> **What is being asked**
All of the data that follows should be given again exactly, without its images.

[Data records]

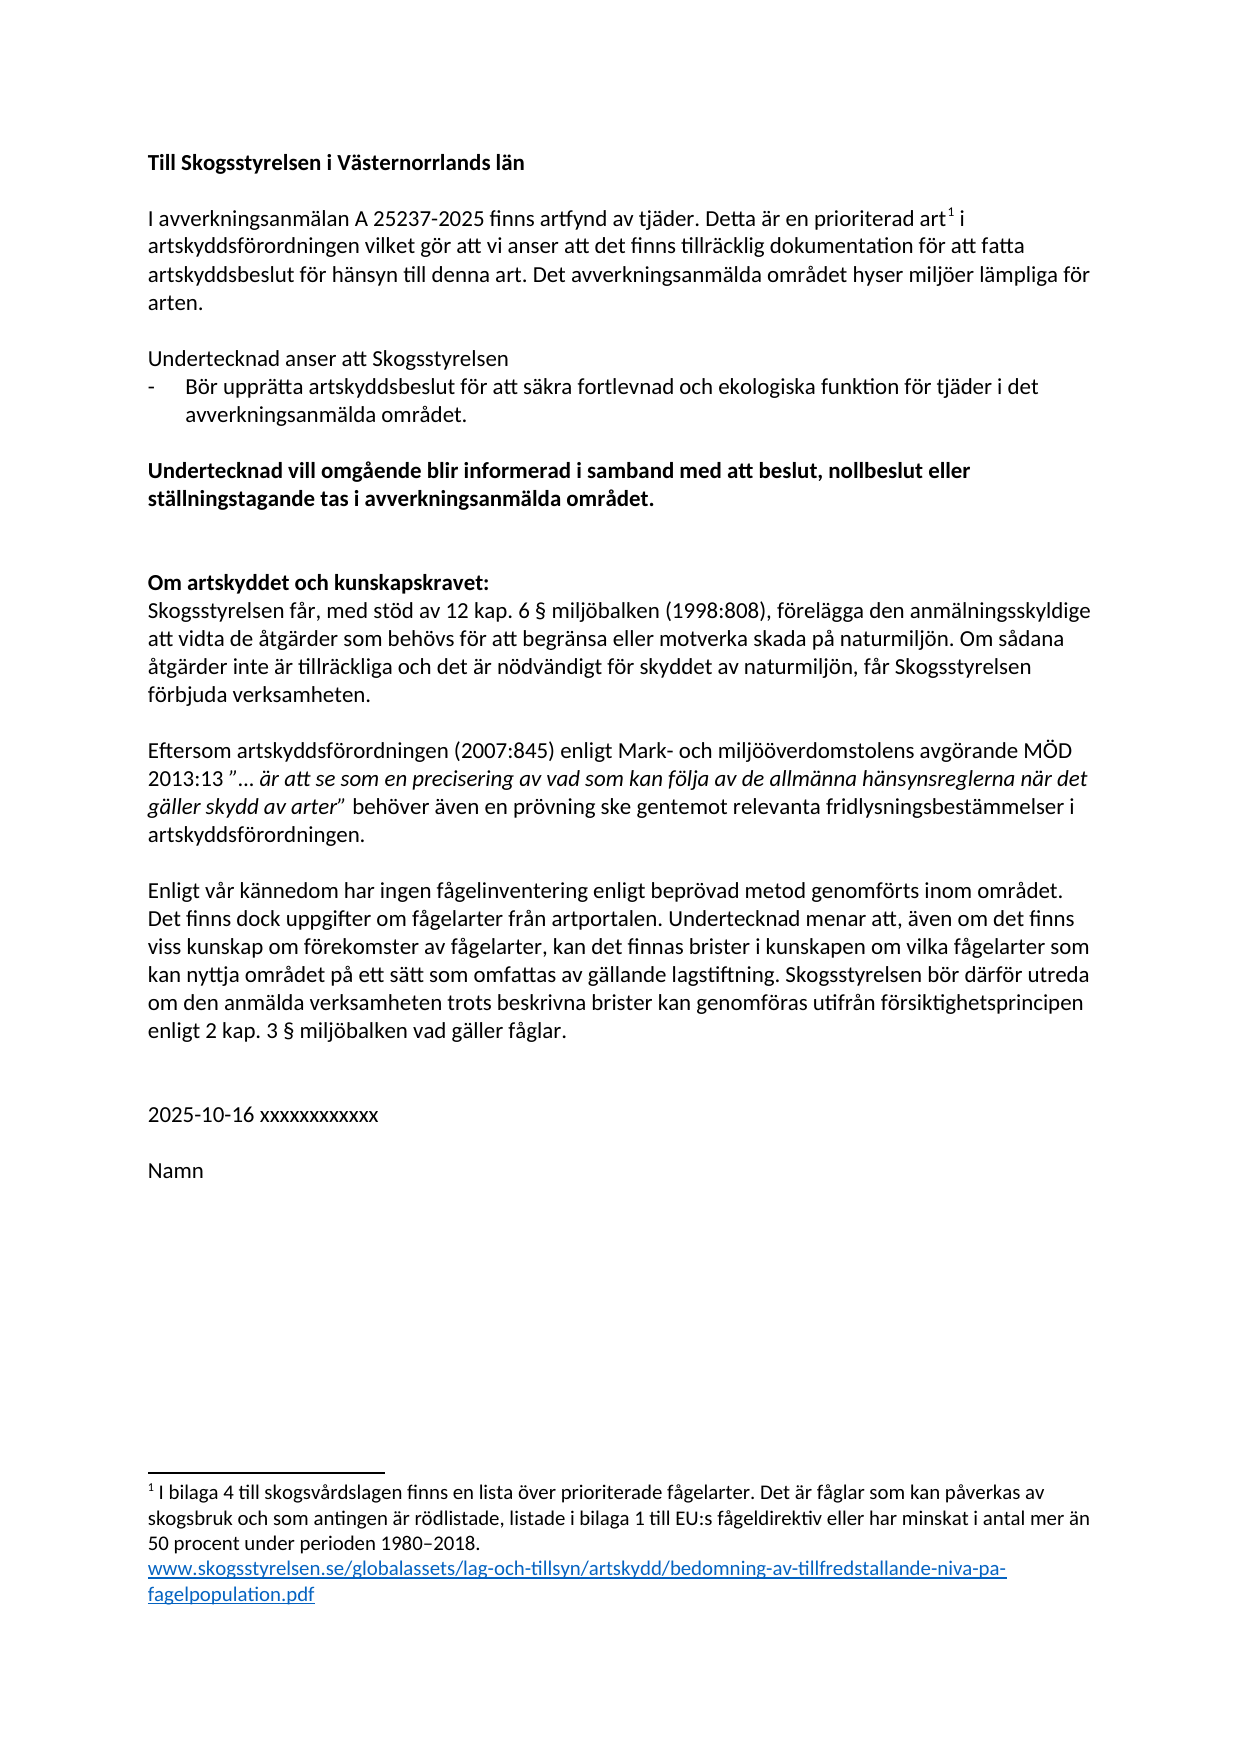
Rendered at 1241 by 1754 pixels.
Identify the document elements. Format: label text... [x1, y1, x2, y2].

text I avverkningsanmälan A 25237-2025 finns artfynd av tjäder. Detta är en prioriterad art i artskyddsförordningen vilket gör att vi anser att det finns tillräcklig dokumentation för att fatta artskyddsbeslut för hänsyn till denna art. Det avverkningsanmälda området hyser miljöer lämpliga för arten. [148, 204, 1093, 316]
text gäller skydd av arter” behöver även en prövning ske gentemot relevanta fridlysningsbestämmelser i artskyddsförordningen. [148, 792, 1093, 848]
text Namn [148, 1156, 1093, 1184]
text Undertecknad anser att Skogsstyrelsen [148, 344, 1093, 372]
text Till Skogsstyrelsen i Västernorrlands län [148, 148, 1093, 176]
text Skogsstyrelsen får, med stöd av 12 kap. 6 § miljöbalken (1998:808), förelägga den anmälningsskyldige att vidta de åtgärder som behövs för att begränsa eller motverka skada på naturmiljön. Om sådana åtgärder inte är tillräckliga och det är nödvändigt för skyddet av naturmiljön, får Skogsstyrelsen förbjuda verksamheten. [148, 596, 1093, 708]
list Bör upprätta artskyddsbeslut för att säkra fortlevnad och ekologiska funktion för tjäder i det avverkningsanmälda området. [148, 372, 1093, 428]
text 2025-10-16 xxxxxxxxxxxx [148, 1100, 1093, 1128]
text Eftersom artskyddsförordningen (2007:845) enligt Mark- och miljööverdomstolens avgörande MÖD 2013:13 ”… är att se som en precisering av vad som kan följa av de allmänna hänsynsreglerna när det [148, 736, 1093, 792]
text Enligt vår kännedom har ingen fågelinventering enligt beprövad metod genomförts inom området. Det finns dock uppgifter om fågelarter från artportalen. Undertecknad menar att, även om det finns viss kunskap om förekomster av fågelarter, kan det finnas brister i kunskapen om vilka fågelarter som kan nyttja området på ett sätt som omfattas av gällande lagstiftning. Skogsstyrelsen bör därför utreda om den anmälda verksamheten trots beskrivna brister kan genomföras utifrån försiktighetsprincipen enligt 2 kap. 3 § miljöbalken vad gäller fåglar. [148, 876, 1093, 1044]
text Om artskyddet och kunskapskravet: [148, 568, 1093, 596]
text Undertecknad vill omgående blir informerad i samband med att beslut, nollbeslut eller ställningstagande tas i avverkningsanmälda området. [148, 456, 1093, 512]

> **Answer section**
Rendered at 1241 by 1754 pixels.
Identify the document elements. Format: label text... [x1, y1, x2, y2].

text I avverkningsanmälan A 25237-2025 finns artfynd av tjäder. Detta är en prioriterad art i artskyddsförordningen vilket gör att vi anser att det finns tillräcklig dokumentation för att fatta artskyddsbeslut för hänsyn till denna art. Det avverkningsanmälda området hyser miljöer lämpliga för arten. [148, 204, 1093, 316]
text gäller skydd av arter” behöver även en prövning ske gentemot relevanta fridlysningsbestämmelser i artskyddsförordningen. [148, 792, 1093, 848]
text Namn [148, 1156, 1093, 1184]
text Undertecknad anser att Skogsstyrelsen [148, 344, 1093, 372]
text Till Skogsstyrelsen i Västernorrlands län [148, 148, 1093, 176]
text Skogsstyrelsen får, med stöd av 12 kap. 6 § miljöbalken (1998:808), förelägga den anmälningsskyldige att vidta de åtgärder som behövs för att begränsa eller motverka skada på naturmiljön. Om sådana åtgärder inte är tillräckliga och det är nödvändigt för skyddet av naturmiljön, får Skogsstyrelsen förbjuda verksamheten. [148, 596, 1093, 708]
list Bör upprätta artskyddsbeslut för att säkra fortlevnad och ekologiska funktion för tjäder i det avverkningsanmälda området. [148, 372, 1093, 428]
text 2025-10-16 xxxxxxxxxxxx [148, 1100, 1093, 1128]
text Eftersom artskyddsförordningen (2007:845) enligt Mark- och miljööverdomstolens avgörande MÖD 2013:13 ”… är att se som en precisering av vad som kan följa av de allmänna hänsynsreglerna när det [148, 736, 1093, 792]
text Enligt vår kännedom har ingen fågelinventering enligt beprövad metod genomförts inom området. Det finns dock uppgifter om fågelarter från artportalen. Undertecknad menar att, även om det finns viss kunskap om förekomster av fågelarter, kan det finnas brister i kunskapen om vilka fågelarter som kan nyttja området på ett sätt som omfattas av gällande lagstiftning. Skogsstyrelsen bör därför utreda om den anmälda verksamheten trots beskrivna brister kan genomföras utifrån försiktighetsprincipen enligt 2 kap. 3 § miljöbalken vad gäller fåglar. [148, 876, 1093, 1044]
text Om artskyddet och kunskapskravet: [148, 568, 1093, 596]
text Undertecknad vill omgående blir informerad i samband med att beslut, nollbeslut eller ställningstagande tas i avverkningsanmälda området. [148, 456, 1093, 512]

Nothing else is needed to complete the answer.